El hombre comprendió que iba a matarlo, que lo había seguido hasta allí para acabar con él. Morir a manos de una mujer: era imposible. Se concentró en las cabezas de piedra. La luz no tardaría en infundirles vida. ¿Le susurrarían los Gigantes cómo actuar?
– ¿Y me has seguido hasta aquí? -preguntó para ganar tiempo.
– En Estambul no tuve ninguna dificultad para localizar tu sociedad. Sabía que, tarde o temprano, aparecerías por allí, a pesar de la orden de búsqueda, a pesar de tu situación. Cuando al fin llegaste, rodeado por tus guardaespaldas, ya no me separé de ti. Durante días, te seguí, te espié, te observé. Y comprendí que no tenía ninguna posibilidad de acercarme a ti, y menos aún de sorprenderte…
Sus palabras dejaban traslucir una extraña determinación. Aquella mujer empezaba a interesarle. Le lanzó otra mirada. A través del vaho de su aliento, otro detalle le llamó poderosamente la atención. Sus labios, de un rojo demasiado vivo, amoratado por el frío. De golpe, aquel color orgánico reavivó su odio a las mujeres. Era una blasfemia, como todas las demás. Una tentación que se exhibía, segura de su poder…
– Entonces, se produjo el milagro -siguió diciendo ella-. Una mañana, saliste de tu escondite. Solo. Y fuiste al aeropuerto. No tuve más que imitarte y sacar billete para Adana. Supuse que ibas a visitar algún laboratorio clandestino o algún campo de entrenamiento. Pero ¿por qué solo? Pensé en tu familia. Pero no era tu estilo. Tú no tienes más familia que una manada de lobos. Entonces, ¿qué? En tu carta, Sema te describía como un cazador llegado del Este, de la región de Adiyaman, obsesionado por la arqueología. Mientras esperaba la salida del vuelo, compré mapas y guías. Descubrí la meseta de Nemrut Dag y sus estatuas. Las grietas de la piedra me recordaban rostros desfigurados. Comprendí que aquellas esculturas eran tu modelo. El modelo que estructuraba tu demencia. Ibas a recogerte en aquel santuario inaccesible. Al encuentro de tu propia locura.

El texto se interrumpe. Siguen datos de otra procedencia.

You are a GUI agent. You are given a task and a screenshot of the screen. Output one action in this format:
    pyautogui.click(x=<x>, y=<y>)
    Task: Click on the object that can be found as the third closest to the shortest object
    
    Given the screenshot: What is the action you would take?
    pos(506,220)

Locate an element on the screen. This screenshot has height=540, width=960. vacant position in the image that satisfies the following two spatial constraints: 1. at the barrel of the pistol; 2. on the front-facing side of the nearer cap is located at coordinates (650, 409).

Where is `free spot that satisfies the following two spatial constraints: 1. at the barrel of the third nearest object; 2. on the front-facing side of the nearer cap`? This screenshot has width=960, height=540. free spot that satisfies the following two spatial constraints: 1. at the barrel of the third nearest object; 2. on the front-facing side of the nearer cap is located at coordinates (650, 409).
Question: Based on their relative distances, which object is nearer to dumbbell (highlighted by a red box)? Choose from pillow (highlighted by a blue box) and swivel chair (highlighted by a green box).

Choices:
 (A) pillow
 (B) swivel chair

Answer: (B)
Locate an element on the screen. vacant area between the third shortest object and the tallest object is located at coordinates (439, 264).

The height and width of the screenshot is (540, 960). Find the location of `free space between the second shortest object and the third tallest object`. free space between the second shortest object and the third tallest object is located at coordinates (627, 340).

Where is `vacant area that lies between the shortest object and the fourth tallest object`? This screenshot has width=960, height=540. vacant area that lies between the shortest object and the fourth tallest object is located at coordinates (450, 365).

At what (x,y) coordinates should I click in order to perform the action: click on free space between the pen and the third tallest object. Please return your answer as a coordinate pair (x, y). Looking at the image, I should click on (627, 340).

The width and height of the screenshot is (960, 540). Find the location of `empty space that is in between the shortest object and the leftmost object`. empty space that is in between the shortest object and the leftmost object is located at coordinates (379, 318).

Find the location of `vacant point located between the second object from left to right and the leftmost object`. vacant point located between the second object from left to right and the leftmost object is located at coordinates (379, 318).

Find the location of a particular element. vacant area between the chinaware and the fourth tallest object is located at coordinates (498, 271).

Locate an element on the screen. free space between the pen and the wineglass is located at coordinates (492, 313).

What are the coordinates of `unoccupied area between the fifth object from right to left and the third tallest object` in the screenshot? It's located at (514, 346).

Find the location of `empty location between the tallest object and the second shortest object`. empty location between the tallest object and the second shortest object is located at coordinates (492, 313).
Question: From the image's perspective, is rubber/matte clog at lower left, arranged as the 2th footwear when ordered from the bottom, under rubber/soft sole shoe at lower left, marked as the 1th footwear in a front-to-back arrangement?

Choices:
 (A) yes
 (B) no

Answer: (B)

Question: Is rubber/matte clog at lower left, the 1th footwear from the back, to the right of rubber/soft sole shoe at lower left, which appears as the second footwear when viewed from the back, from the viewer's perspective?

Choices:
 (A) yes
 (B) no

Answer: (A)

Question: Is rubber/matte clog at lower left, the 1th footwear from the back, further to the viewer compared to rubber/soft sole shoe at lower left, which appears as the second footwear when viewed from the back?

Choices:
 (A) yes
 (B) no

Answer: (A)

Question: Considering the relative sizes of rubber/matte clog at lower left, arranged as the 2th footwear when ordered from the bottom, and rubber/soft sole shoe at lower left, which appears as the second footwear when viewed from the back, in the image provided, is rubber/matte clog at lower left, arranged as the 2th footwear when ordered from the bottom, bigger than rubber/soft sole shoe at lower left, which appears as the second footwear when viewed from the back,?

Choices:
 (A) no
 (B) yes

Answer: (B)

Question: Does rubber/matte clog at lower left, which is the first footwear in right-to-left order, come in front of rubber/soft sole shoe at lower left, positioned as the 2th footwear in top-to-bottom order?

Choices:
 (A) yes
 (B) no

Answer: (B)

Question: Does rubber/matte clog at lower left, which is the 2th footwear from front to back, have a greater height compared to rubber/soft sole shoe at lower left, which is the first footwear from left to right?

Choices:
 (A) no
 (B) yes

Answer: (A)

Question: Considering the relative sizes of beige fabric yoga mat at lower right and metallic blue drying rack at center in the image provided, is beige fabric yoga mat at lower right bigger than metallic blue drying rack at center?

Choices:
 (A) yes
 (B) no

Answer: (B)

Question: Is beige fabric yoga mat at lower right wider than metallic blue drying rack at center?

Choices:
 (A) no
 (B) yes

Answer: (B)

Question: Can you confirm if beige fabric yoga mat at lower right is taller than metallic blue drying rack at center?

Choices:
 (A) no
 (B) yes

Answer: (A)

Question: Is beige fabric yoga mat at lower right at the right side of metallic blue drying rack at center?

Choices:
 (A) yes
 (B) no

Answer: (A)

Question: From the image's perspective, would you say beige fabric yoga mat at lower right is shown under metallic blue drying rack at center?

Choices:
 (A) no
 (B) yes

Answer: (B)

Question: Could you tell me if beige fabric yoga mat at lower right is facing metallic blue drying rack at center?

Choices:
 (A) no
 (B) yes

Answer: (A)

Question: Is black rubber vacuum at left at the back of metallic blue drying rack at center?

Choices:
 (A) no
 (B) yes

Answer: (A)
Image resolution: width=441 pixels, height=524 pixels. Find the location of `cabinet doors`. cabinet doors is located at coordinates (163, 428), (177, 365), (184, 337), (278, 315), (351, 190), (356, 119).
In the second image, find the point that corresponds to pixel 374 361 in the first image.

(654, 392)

El hombre había recobrado la calma. Sí: apreciaba la singularidad de aquella mujer. Había conseguido encontrar su pista en su propio territorio. Por así decirlo, había entrado en coincidencia con su peregrinaje. Incluso puede que fuera digna de matarlo…
Lanzó una última mirada a las estatuas. Ahora el sol les arrancaba toda su blancura. Nunca le habían parecido tan poderosas y, al mismo tiempo, tan lejanas. Su silencio era una confirmación. Había perdido: ya no era digno de ellas.
Respiró hondo y las señaló con un gesto de la cabeza.
– ¿Sientes el poder de este lugar? -preguntó inclinándose hacia delante y cogiendo un puñado de nieve rosa que estrujó entre los dedos-. Nací a algunos kilómetros de aquí, en el valle. En esa época, no había turistas. Venía a esta meseta para estar solo. Al pie de estas estatuas forjé mis sueños de poder y fuego.